* [Aufgaben]
1) Zu welcher Zahlung verpflichtete das Kantonsgericht die Beschwerdegegnerin laut dem Textauszug zum Prozesskostenvorschuss, und unter welcher Bedingung?
2) Nimm den Textauszug zum Prozesskostenvorschuss im Scheidungsverfahren auf und führe ihn im Anschluss an seinen letzten Satz weiter.

* [Ausgewählter Textauszug]
##########
Prozesskostenvorschuss (Ehescheidung)
Zusammenfassung
Sachverhalt
Im Scheidungsverfahren verlangte der Beschwerdeführer für das Berufungsverfahren vor dem Kantonsgericht Basel-Landschaft einen Prozesskostenvorschuss von seiner Ehefrau. Das Kantonsgericht hiess das Gesuch teilweise gut und verpflichtete die Beschwerdegegnerin zur Zahlung von Fr. 5'000.--, sobald eine anwaltliche Mandatierung angezeigt werde. Dagegen erhob der Beschwerdeführer Beschwerde an das Bundesgericht und verlangte sinngemäss einen höheren Vorschuss.
##########
* [Bereitgestelltes Material]
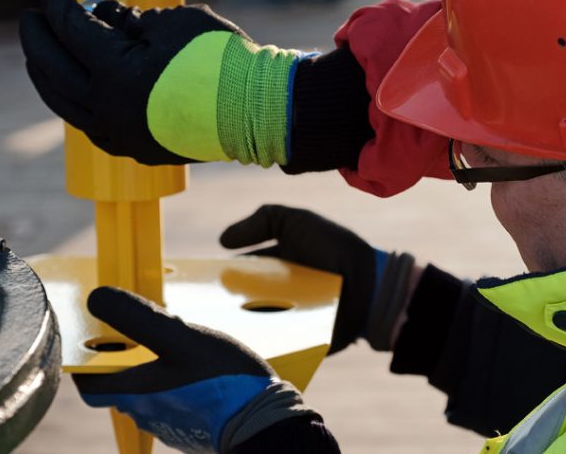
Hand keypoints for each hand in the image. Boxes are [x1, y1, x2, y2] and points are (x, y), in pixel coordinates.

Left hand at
##########
* [Ergebnisse nach Aufgabe]
1) Zur Zahlung von Fr. 5'000.--, sobald eine anwaltliche Mandatierung angezeigt werde.

2)
Erwägungen
Das Bundesgericht hielt fest, der Entscheid über einen Prozesskostenvorschuss sei ein Endentscheid in einer vermögensrechtlichen Angelegenheit; weil es sich zugleich um eine vorsorgliche Massnahme handle, könnten vor Bundesgericht nur Verfassungsrügen nach Art. 98 BGG geltend gemacht werden. Die Beschwerde genüge den formellen Anforderungen nicht, weil Geldbegehren zu beziffern seien und der Beschwerdeführer weder einen konkreten höheren Betrag noch ein genügend reformatorisches Rechtsbegehren stellte. Zudem setzte er sich nicht substanziiert mit der kantonalen Begründung auseinander, wonach die verlangten Beträge nicht nachvollziehbar begründet und angesichts des verbleibenden anwaltlichen Aufwands klar übersetzt seien.
Entscheid
Auf die Beschwerde wurde nicht eingetreten. Damit blieb der kantonale Entscheid über den Prozesskostenvorschuss von Fr. 5'000.-- bestehen.